Attached to this post are pics of the Alkcalc results for your water, with a comparison of the different acid types and the amounts required calculated and the corresponding nutrient ppm added by the three acid types(phos, sulfuric, nitric).

The JR Peters hydroponic special has more than enough nitrogen in it, so that is why they generally recommend sulfuric acid. As Coir has said it is cheap, easy to obtain, and effective. Battery acid is around 35% sulfuric acid, and is relatively safe to handle, the nitric has to be diluted to about 15% before it is as relatively safe to handle.

The electrolyte grade(virgin battery acid) is more than pure enough. It is the most used pH reducer in horticulture including food crops. What you want to avoid is the stuff the sell commonly as drain opener. It is industrial grade, and generally not virgin.

» **ENTRIES SHOWN**
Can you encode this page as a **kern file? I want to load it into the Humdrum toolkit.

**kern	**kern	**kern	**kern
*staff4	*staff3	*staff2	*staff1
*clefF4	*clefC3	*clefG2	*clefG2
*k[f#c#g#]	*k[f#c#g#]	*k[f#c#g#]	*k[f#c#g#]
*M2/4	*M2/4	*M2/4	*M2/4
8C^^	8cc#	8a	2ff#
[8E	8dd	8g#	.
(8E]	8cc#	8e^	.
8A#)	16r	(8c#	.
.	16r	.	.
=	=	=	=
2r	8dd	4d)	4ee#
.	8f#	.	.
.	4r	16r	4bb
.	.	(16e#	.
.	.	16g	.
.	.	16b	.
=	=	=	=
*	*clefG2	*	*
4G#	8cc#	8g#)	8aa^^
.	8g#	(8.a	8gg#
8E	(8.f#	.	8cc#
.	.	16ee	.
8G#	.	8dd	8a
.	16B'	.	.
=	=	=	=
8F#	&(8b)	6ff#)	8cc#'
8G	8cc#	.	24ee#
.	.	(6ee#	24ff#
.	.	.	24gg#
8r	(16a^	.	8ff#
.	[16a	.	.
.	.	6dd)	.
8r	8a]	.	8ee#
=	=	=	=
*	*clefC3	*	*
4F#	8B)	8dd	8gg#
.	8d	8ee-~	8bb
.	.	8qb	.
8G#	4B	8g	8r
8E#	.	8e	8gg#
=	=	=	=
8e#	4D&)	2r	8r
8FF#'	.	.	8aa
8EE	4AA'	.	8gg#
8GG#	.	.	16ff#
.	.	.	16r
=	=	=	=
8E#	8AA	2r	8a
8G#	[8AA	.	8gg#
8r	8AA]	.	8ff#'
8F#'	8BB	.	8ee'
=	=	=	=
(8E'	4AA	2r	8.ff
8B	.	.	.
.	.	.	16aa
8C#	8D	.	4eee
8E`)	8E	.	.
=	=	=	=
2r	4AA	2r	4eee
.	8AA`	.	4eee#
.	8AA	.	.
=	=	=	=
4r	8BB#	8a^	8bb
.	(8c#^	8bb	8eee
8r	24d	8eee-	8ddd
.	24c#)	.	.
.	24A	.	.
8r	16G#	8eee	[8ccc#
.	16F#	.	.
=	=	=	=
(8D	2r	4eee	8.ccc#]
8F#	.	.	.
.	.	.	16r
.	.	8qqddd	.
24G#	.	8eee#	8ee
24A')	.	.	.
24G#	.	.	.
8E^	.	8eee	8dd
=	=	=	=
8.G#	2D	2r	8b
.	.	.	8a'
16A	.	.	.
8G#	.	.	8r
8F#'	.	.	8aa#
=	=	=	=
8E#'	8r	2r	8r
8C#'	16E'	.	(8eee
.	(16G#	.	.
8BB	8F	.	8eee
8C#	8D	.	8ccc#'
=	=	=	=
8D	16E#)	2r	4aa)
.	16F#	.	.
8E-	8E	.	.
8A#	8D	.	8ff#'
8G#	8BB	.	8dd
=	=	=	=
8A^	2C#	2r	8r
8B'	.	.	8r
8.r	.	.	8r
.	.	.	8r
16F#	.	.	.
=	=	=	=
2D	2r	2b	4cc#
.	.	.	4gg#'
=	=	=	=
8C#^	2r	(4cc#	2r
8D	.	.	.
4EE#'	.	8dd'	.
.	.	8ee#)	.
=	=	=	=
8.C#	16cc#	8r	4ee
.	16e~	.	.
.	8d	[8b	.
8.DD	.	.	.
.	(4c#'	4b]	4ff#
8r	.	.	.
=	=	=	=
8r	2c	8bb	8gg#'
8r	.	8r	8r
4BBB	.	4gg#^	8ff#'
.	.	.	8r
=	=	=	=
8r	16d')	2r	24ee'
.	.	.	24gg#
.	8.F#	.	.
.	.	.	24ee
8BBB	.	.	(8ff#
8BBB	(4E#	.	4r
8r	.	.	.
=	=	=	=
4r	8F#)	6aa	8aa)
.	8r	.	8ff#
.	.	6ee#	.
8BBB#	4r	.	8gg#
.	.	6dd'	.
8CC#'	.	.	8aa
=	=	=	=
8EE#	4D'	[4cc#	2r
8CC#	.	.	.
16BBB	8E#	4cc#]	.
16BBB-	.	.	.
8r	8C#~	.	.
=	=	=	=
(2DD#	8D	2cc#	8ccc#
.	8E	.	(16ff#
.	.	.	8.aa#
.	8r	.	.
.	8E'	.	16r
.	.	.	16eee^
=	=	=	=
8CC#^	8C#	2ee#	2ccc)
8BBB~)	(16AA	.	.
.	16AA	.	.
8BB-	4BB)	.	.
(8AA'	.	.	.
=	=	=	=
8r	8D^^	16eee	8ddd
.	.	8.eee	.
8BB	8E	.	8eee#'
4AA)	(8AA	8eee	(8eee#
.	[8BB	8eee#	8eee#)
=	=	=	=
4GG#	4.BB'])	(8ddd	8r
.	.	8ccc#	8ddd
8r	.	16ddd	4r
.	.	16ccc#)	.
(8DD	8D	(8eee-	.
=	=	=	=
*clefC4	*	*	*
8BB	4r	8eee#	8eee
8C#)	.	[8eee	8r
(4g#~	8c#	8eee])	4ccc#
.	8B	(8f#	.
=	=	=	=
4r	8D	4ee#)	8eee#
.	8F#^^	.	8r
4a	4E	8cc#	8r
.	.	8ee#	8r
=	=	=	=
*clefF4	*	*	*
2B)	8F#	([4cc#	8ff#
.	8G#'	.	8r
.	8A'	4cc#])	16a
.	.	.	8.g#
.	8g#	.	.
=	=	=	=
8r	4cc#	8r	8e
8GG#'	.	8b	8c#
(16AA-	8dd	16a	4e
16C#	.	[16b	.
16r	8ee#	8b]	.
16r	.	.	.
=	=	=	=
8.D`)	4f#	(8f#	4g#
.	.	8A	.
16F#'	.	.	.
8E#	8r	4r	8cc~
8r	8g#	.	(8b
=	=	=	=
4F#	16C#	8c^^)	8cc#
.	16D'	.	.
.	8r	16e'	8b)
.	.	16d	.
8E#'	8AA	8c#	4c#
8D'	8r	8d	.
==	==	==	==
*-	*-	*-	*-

» **EXERCISE BRIEF**
Continue the post about choosing an acid to lower water pH, starting after its last sentence.

» **WRITTEN RESPONSE**
My water has about 180 ppm CaCO3 equivelant and a pH of 7.9. I use sulfuric acid primarily.

Coir said:
One thing to remember is that you will need a lot more of it than Nitric and you will be adding similar amounts of sulfur to your feed just like you were adding phosphorus before which may or may not cause you more issues.

this is incorrect. please see the attached Alkcalc results.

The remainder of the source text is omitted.